You wearing the teal ribbon does not mean you understand how my life blew apart from one night, the bloody pieces flying everywhere. You do not understand how I searched and searched for every last piece, stubbornly refusing to accept that there are some that are gone forever. Wearing that ribbon does not mean you know what my 4 years of college were like, what I endured at the hands of him and all the other boys I threw myself under. You don’t know how the smell of beer makes my stomach turn, how the taste of it on my lips from someone else makes my heart pound in fear. You cannot imagine what that night was like, the snapshots of memory that are slowly coming back, his face, his body, his weight, his hands his hands his hands. You don’t know the morning after, the didthatreallyhappenMaybeitdidn’thappenhowIthinkitdid. The disgust at the reflection in the mirror, the next month of hoping I wasn’t pregnant. You don’t know the shame at being disposable and used, wrung out and thrown away. You have no idea how it feels to be powerless underneath the hands of someone else, trying to register what is happening above you.

That teal ribbon does not explain how that one night turned into several nights with him, how that first night with him never really ends, it just keeps coming back again and again and again. It doesn’t tell you how for months I had to sleep with lights on, how I jumped at everything, kept seeing him in boys that were really someone else. It doesn’t describe the hatred I developed towards me, when it should have been at him.
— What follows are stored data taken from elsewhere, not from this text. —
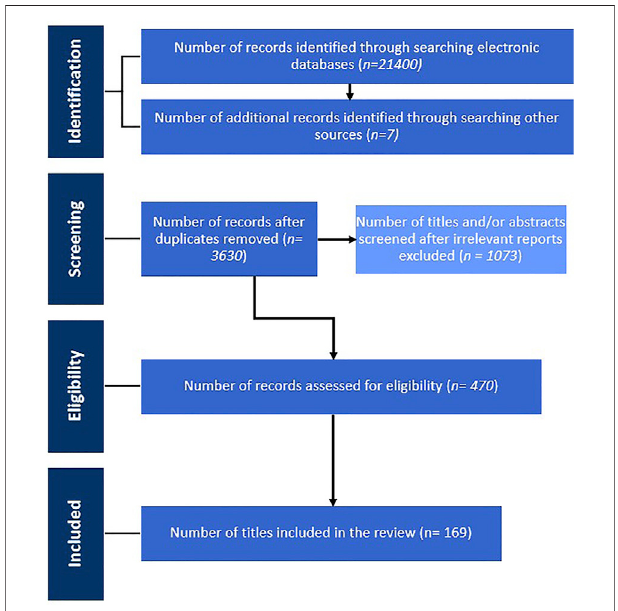
FIGURE6| PRISMA fl owchartdemonstratingtheselectionprocessand criteria.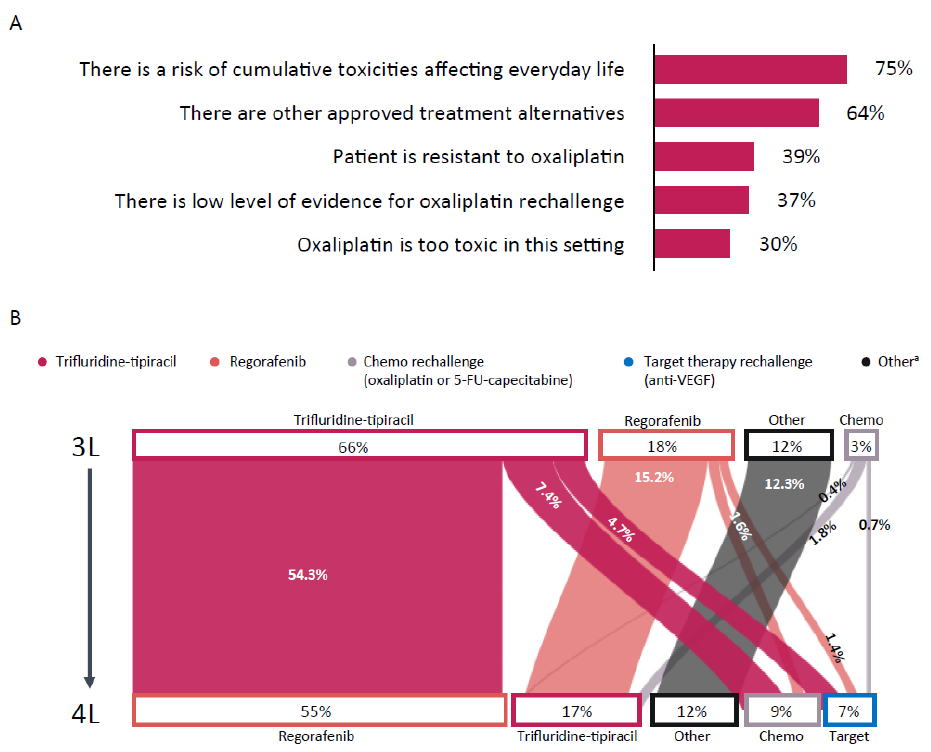
Figure 4. ( A ) Physicians’ responses on why oxaliplatin rechallenge is an unsuitable third-line treat- ment in a KRAS -mutant patient with comorbidities and previous tolerability issues, and ( B ) physi- cians’ responses on the preferred treatment strategy for a patient with KRAS -mutant tumor, comorbidities, and previous tolerability issues. 3L = third line; 4L = fourth line; 5-FU = 5-fluorouracil; VEGF = vascular endothelial growth factor. a Defined as unspecified.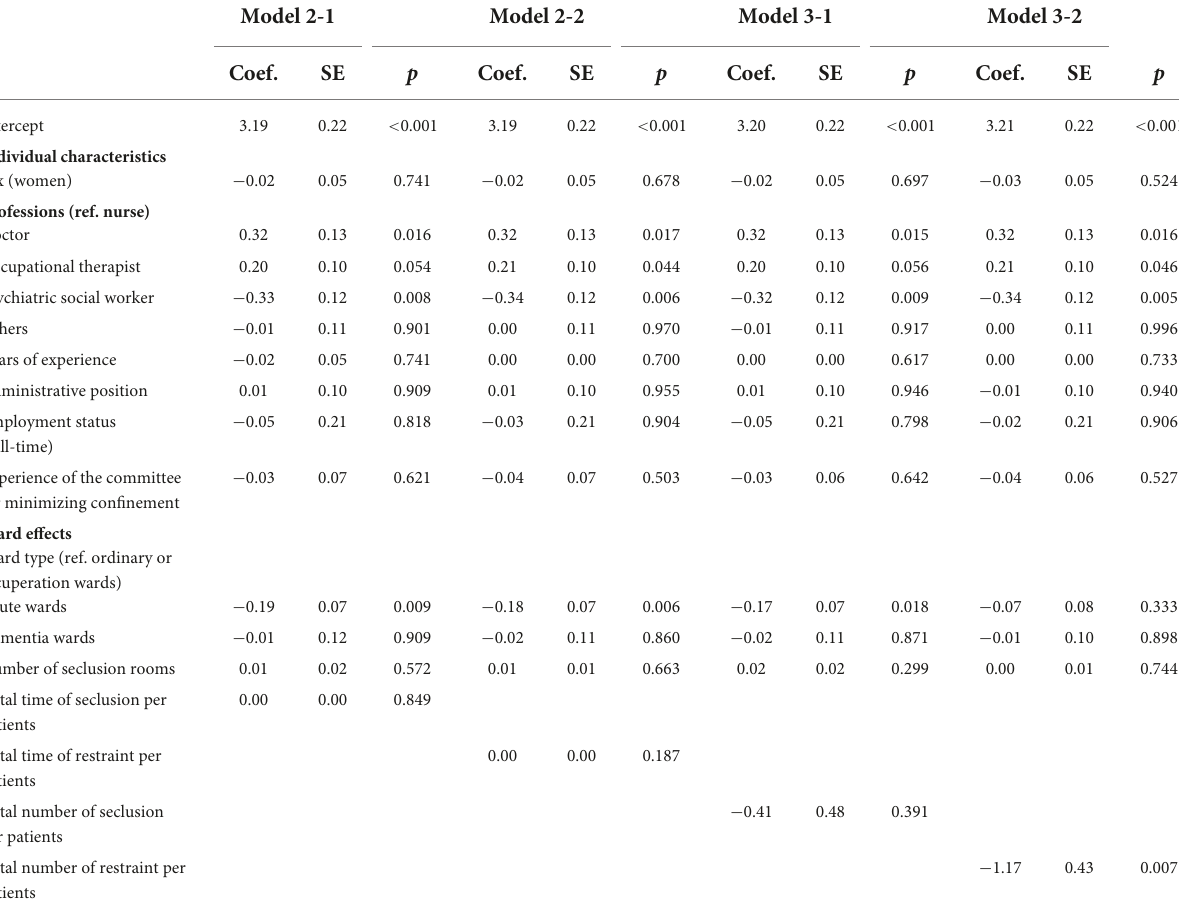
TABLE 4B Associations between the SACS score and duration and frequency of seclusion/restraints administered in a ward using multilevel linear regression analyses ( N = 255, 17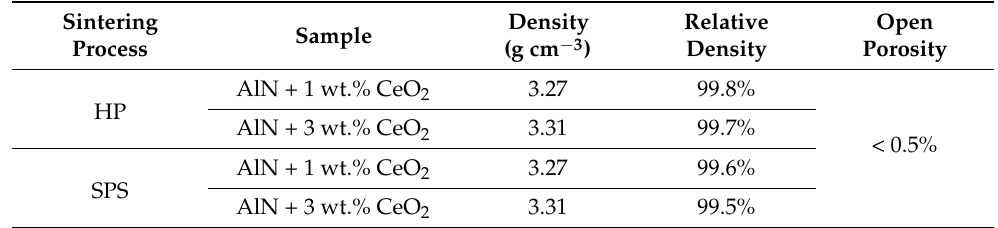
Table 3. Density of the sintered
That ribbon doesn’t tell you that when it gets bad, I still check all the closets when I come home to an empty house, that Pap smears are still triggering, that I hear his voice asking me what my intentions are, that I wake up in cold sweats with a vague, hazy idea of the nightmare I just had.
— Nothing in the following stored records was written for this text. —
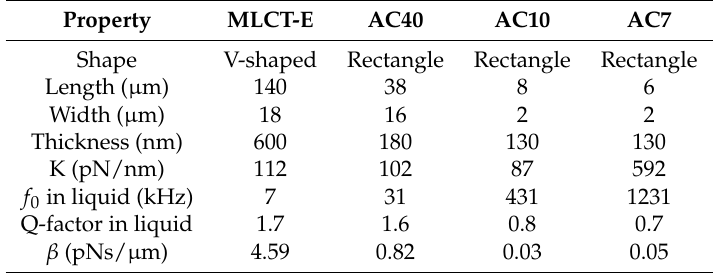
Table 2. The comparison of the properties of commonly available regular (MLCT-E and AC40) and ultra-short (AC10 and AC7) microcantilevers. Property MLCT-E AC40 AC10 AC7 Shape V-shaped Rectangle Rectangle Rectangle Length ( µ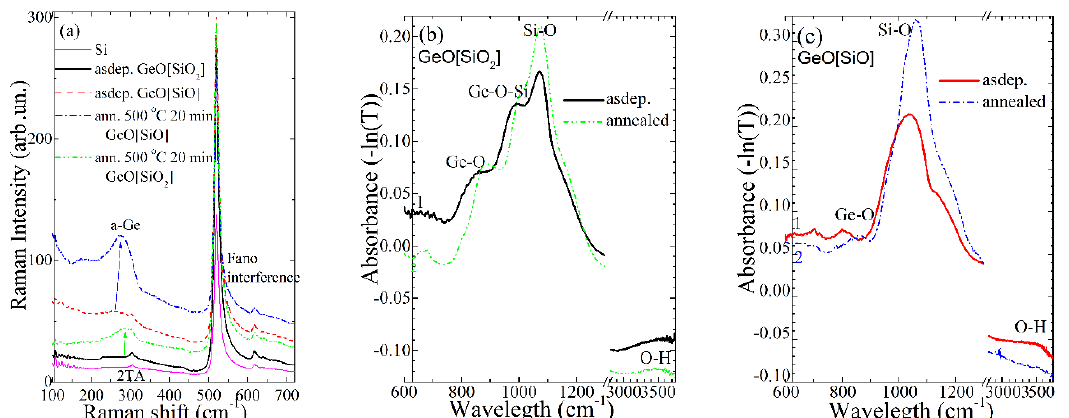
Figure 3. ( a ) Raman spectra of the GeO[SiO 2 ] and GeO[SiO] thin films, measured before and after annealing at 500 °C for 20 min. A Raman spectrum from a virgin Si (001) substrate is also shown. ( b ) Fourier-transform infrared spectroscopy (FTIR) absorption spectra of the thick GeO[SiO 2 ] film (reference sample grown on a substrate not heavily doped with Si), measured before and after annealing. ( c ) FTIR absorption spectra of the thick GeO[SiO] film (reference sample grown on a substrate not heavily doped with Si), measured before and after annealing.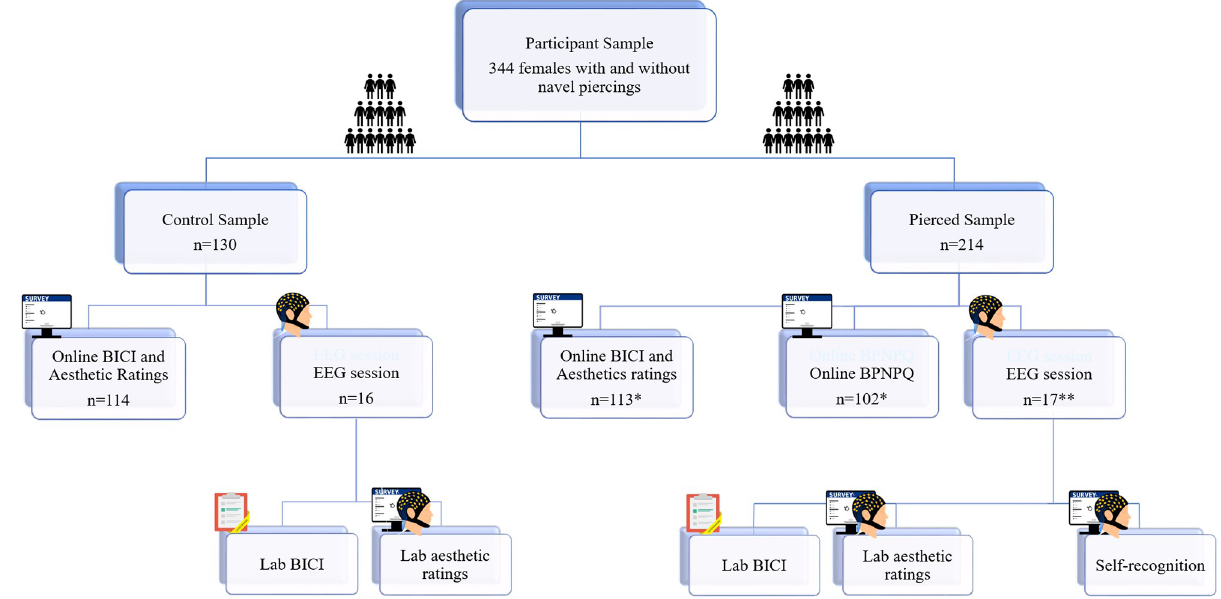
Fig 1. Overview of participant samples and measures. Note that not all participants contributed to all tasks (see also Results). � Of these, n = 18 completed both Online BICI and Aesthetic ratings and Online BPNPQ. �� EEG data was recorded from n = 16 only; one additional participant contributed behavioural responses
That neat little pretty ribbon does not represent the ugliness that my life turned into because of one boy. The HPV he gave me that nearly turned into cervical cancer and still damages me to this day. That attractive pin does not adequately portray the damaged goods that I became. It doesn’t show the daily struggle I have to re-inhabit my body, to see it as mine, to learn to trust it again. It doesn’t betray the jealousy I have toward other girls and women, because they probably got to have a choice in losing their virginity, and I didn’t. It doesn’t tell you the longing I have for a consensual “first-time” story. It doesn’t tell you that, at 28, I still feel stupid for caring about this. It doesn’t capture the anger I have at the way my sexuality was hijacked and turned into something sinister. It doesn’t tell you how I panic if I am underneath a boy – by choice – and he’s been drinking beer that I taste on his tongue, or when his body on mine becomes too heavy and I need to escape. It doesn’t tell you how I thought there was nothing good left about me after that first night, and continued to think that for years.

Anyone can wear that ribbon. Are you willing to really support Sexual Assault Awareness? Are you willing to bear witness to someone’s story, even though it’s not pretty, or easy to hear? Are you able to simply sit with that person in her pain, and let her know that it wasn’t her fault – and really mean it? Can you hear her say the words out loud, breaking under the honesty and vulnerability she’s been trying to avoid? She doesn’t need you to make it all okay. She’s past that, because it will never be okay. She needs you to listen without looking away. To see her, really see her, and not shy away from the most violent night of her life. She needs you to just be in the room with her and listen to her speak. She needs you to hear her, every word of her story, and be able to sit with the discomfort and ugliness.

Can you do that, or are you just going to wear the ribbon?